A simple enough call, but one that previous administrations failed to uphold, with frankly disastrous consequences. It is a damning indictment of the way that drugs have been discussed in our society over the past 30 years or so that Ewan's call for a full impact assessment of current policy, coupled with an insistence on a solid evidence base, could be considered radical at all - and yet here we are, the first and possibly only party of government to commit to such.

It's crucial that if we are to leave behind the failed drugs policies of the past we must learn from established examples abroad and from clear-cut scientific studies - and there's little doubt that both are only feasible if they're assessed and implemented using reliable and independent advice from those who 'know their onions,' so to speak. For any clinician, scientist or social scientist to be confident that their advice will be taken seriously, that policy will be based on their recommendations and that they won't be silenced, sidelined or sacked for communicating inconvenient truths, it's vital that the Coalition agrees to the evidence-based review of drugs law that this motion as amended calls for - the debate the Lib Dems had is a huge step along the way, here's hoping we see such a review sooner rather than later.

6 comments:

Ewan Hoyle said...

Cracking post Prateek.

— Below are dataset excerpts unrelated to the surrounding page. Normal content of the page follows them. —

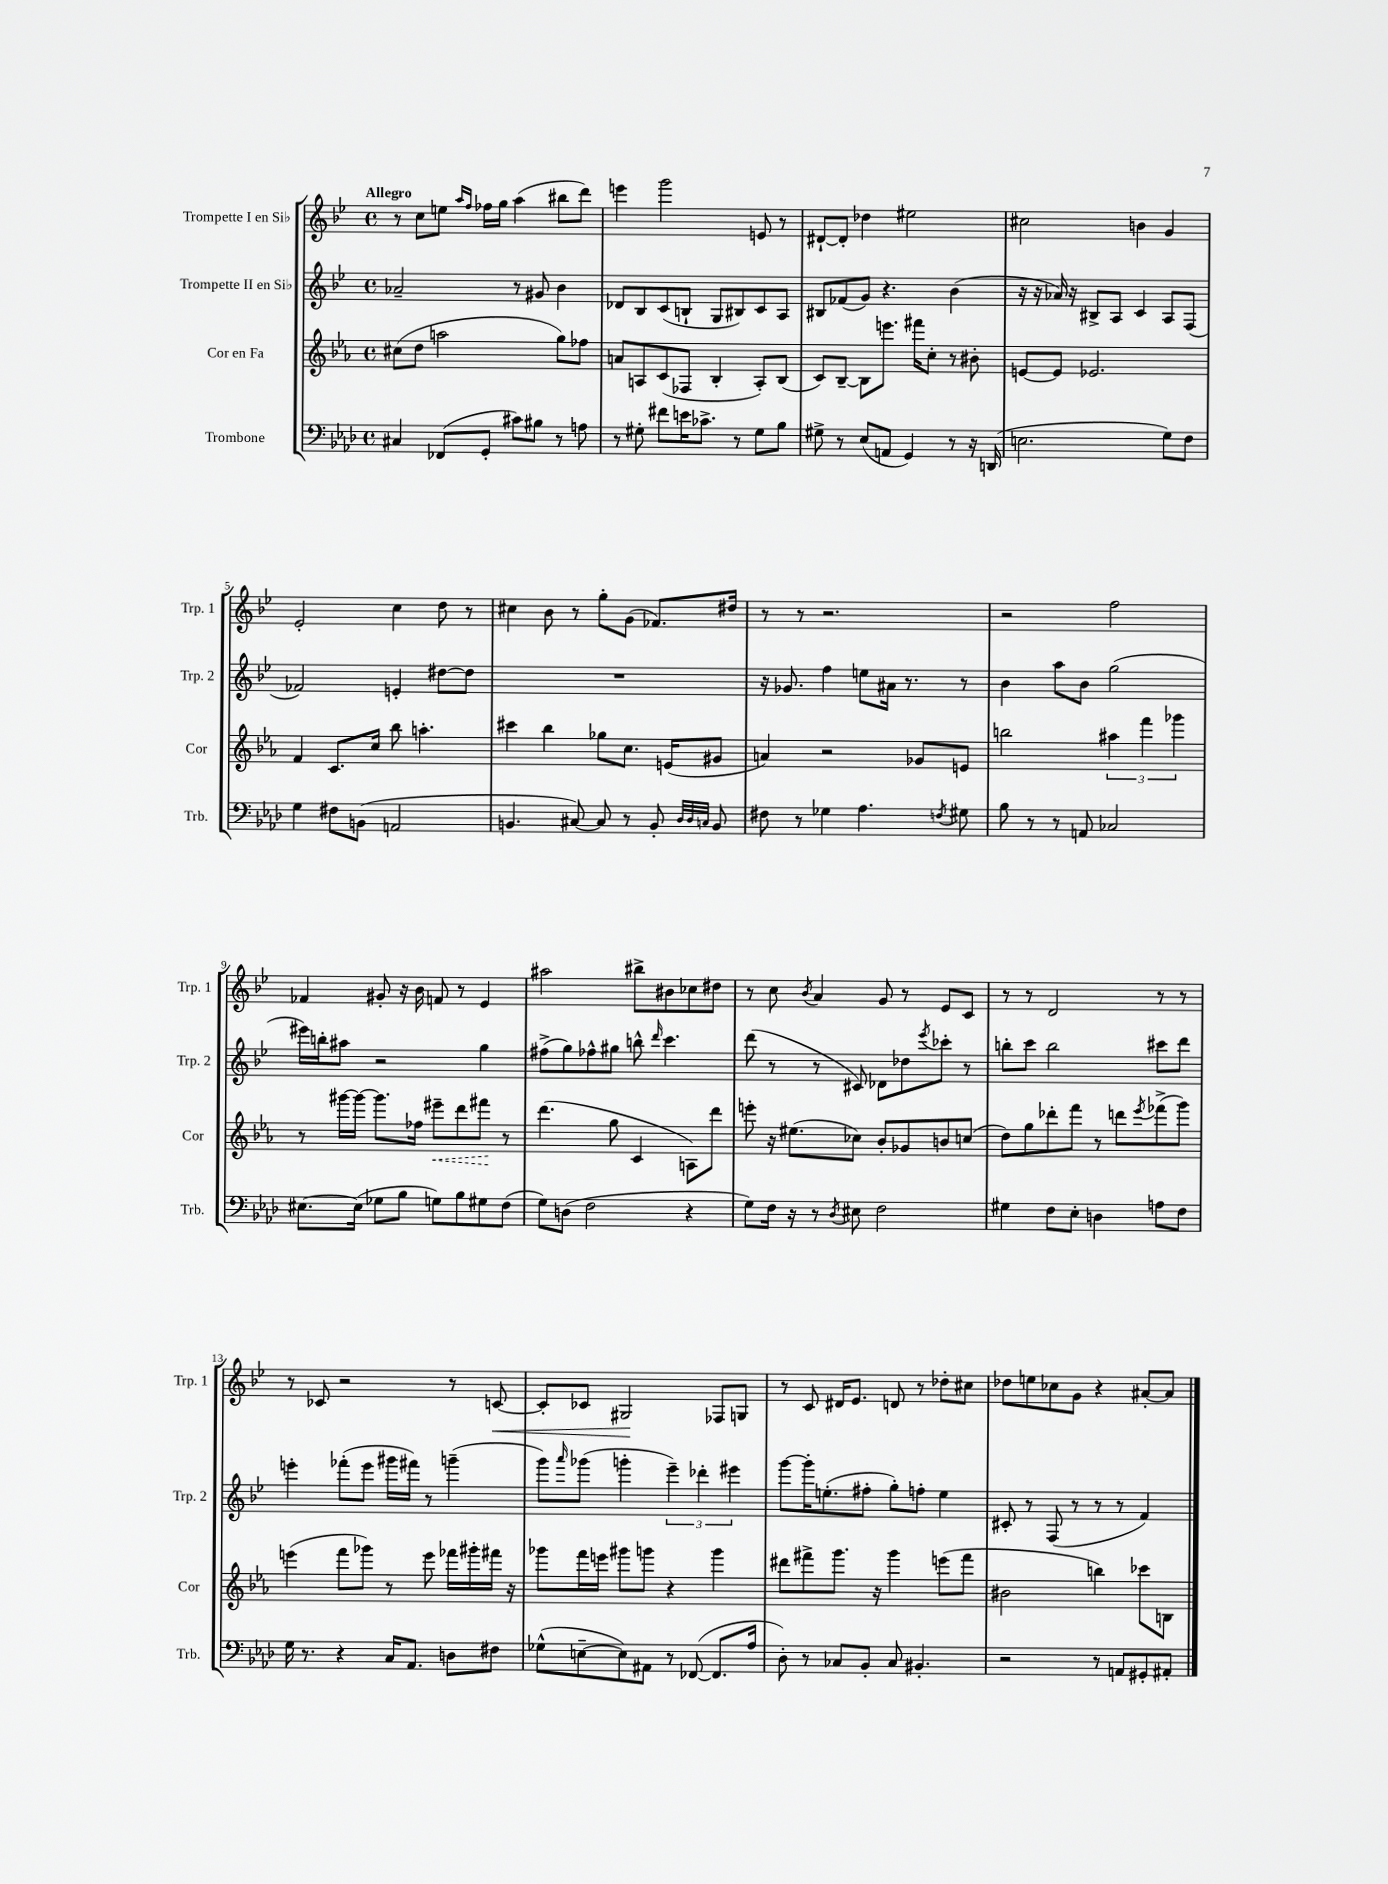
<<
\new StaffGroup <<
\new Staff = "s0" \with { instrumentName = "Trompette I en Sib" shortInstrumentName = "Trp. 1" } {
    \clef treble \key bes \major \defaultTimeSignature \time 4/4 \tempo "Allegro"
    r8 c''8 e''8 \grace { a''16 f''16 } fes''16 g''16 a''4( bis''8 d'''8) |
    e'''4 g'''2 e'8 r8 |
    dis'8~-! dis'8-. des''4 eis''2 |
    cis''2 b'4 g'4 |
    ees'2-. c''4 d''8 r8 |
    cis''4 bes'8 r8 g''8-. g'8( fes'8.) dis''16 |
    r8 r8 r2. |
    r2 f''2 |
    fes'4 gis'8-. r16 bes'16 f'8 r8 ees'4 |
    ais''2 bis''8-> bis'8 ces''8 dis''8 |
    r8 c''8 \acciaccatura { bes'8 } a'4 g'8 r8 ees'8 c'8 |
    r8 r8 d'2 r8 r8 |
    r8 ces'8 r2 r8 c'8~\< |
    c'8-. ces'8 gis2\! fes8 g8 |
    r8 c'8 dis'16 ees'8. d'8 r8 des''8-. cis''8 |
    des''8 e''8 ces''8 g'8 r4 ais'8~-. ais'8 \bar "|." |
}
\new Staff = "s1" \with { instrumentName = "Trompette II en Sib" shortInstrumentName = "Trp. 2" } {
    \clef treble \key bes \major \defaultTimeSignature \time 4/4
    aes'2-- r8 gis'8 bes'4 |
    des'8 bes8 c'8( b8-! g8 bis8) c'8 a8 |
    bis8 fes'8( g'8) r4. bes'4( |
    r16 r16 aes'16) r16 bis8-> a8 c'4 a8 f8( |
    fes'2) e'4-. dis''8~ dis''8 |
    R1 |
    r16 ges'8. f''4 e''8 ais'16 r8. r8 |
    bes'4 a''8 bes'8 g''2( |
    eis'''16) b''16-. ais''8 r2 g''4 |
    fis''8->( g''8) fes''8-^ gis''8 b''8-^ \grace { d'''16 } c'''4. |
    d'''8( r8 r8 cis'8) des'8 des''8 \acciaccatura { ees'''8 } ces'''8-. r8 |
    b''8-. c'''8 b''2 cis'''8 d'''8 |
    e'''4-. fes'''8-.( e'''8 gis'''16 fis'''16) r8 g'''4--( |
    g'''8) \grace { a'''16 } ges'''8( g'''4-. \tuplet 3/2 { ees'''4--) des'''4-. eis'''4 } |
    g'''8~ g'''16-. e''8.-.( fis''8-. g''8-.) f''8-. e''4 |
    cis'8-. r8 f8( r8 r8 r8 f'4) \bar "|." |
}
\new Staff = "s2" \with { instrumentName = "Cor en Fa" shortInstrumentName = "Cor" } {
    \clef treble \key ees \major \defaultTimeSignature \time 4/4
    cis''8( d''8 a''2 g''8) fes''8 |
    a'8 a8 c'8( fes8 bes4-. a8-.) bes8( |
    c'8) bes8~-- bes8 e'''8. fis'''16 c''8-. r8 bis'8-. |
    e'8~ e'8 ees'2. |
    f'4 c'8. c''16 bes''8 a''4.-. |
    cis'''4 bes''4 ges''8 c''8. e'16( gis'8 |
    a'4) r2 ges'8 e'8 |
    b''2 \tuplet 3/2 { ais''4 f'''4 ges'''4 } |
    r8 gis'''16~ gis'''16~ gis'''8. fes''16 \once \override Hairpin.style = #'dashed-line eis'''8--\< d'''8 fis'''8\! r8 |
    d'''4.( g''8 c'4 a8) d'''8 |
    e'''8-. r16 eis''8.( ces''8) bes'8-. ges'8 b'8 c''8( |
    d''8) g''8 des'''8-. f'''8 r8 d'''8 \acciaccatura { ees'''8 } fes'''8->( g'''8) |
    e'''4( f'''8 ges'''8) r8 e'''8 fes'''16 gis'''16-. fis'''16 r16 |
    ges'''8 f'''16 e'''16 gis'''8 g'''8 r4 g'''4 |
    dis'''8 fis'''8-> g'''8. r16 g'''4 e'''8( fis'''8 |
    bis'2 b''4) ces'''8 b8 \bar "|." |
}
\new Staff = "s3" \with { instrumentName = "Trombone" shortInstrumentName = "Trb." } {
    \clef bass \key aes \major \defaultTimeSignature \time 4/4
    cis4 fes,8( g,8-. cis'8) bis8 r8 a8 |
    r8 gis8-. fis'8 e'16 ces'8.-> r8 gis8 bes8 |
    gis8-> r8 ees8( a,8 g,4) r8 r16 d,16( |
    e2. g8) f8 |
    g4 fis8 b,8( a,2 |
    b,4. cis8~) cis8 r8 b,8-. \grace { des32 des32 c32 } b,8 |
    fis8 r8 ges4 aes4. \acciaccatura { f8 } gis8 |
    bes8 r8 r8 a,8 ces2 |
    eis8.~ eis16( ges8 bes8 g8) bes8 gis8 f8( |
    g8) d8( f2 r4 |
    g8) f16 r16 r8 \acciaccatura { des8 } eis8 f2 |
    gis4 f8 ees8-. d4 a8 f8 |
    g16 r8. r4 c16 aes,8. d8 fis8 |
    ges8-^( e8~-- e8) ais,8 r8 fes,8~( fes,8. aes16 |
    des8-.) r8 ces8 bes,8-. ces8 bis,4.-. |
    r2 r8 a,8 gis,8-. ais,8-. \bar "|." |
}
>>
>>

I've got the whole debate up on YouTube now.

Described by Matthew Engel of the FT as "The party's finest hour"

http://www.youtube.com/watch?v=oMvOEHZ3ikA

Oranjepan said...

A good post and an excellent debate - I have a question regarding your amendment.

It strikes me that a big something is missing when all the data deals with individuals, but half the political-legal rationale is about group behaviour.

So if you wish to reestablish the link between policy and clinical evidence, and given you mention in your reasoning for this that violent 'gang culture' is being needlessly fostered by the prohibition, wouldn't it be both consistent and aid the political passage of reform to make a scientific study of the cumulative group and cultural effects of drug-taking beyond the physical harm done to individuals (ie what types of risky behaviour they get involved in when on specific substances)?

Basically hoping for a blanket reduction is a strategic dead-end, so I'm thinking this as a pragmatic way to impose, maintain or raise industry-specific sanctions thereby demonstrating you haven't allowed your politics to impinge on your scientific judgement and making a change in the law more palatable to those less supportive of reform.

If, for example, it can be shown that there is a higher prevalence of cocaine-usage among city traders and this correlates strongly enough with bad transactions stemming from impared ability to calculate (similar to the drink-driving law), then wider resistance could start to be mitigated in various ways.

I have other questions about the economic model for any legalised drugs industry, but I'll save those for another time.

Panic Attacks said...

There are many laws that fail to address all the issues. Yet, whatever the law might be, the primary concern is how to win the war against drugs.

There are horrible and sometimes, even unspeakable actions that drug addicts do. Proper enforcement is a must.

Thank you for shedding more light on these concerns. Hopefully, the powers that be can do more based on your suggestions.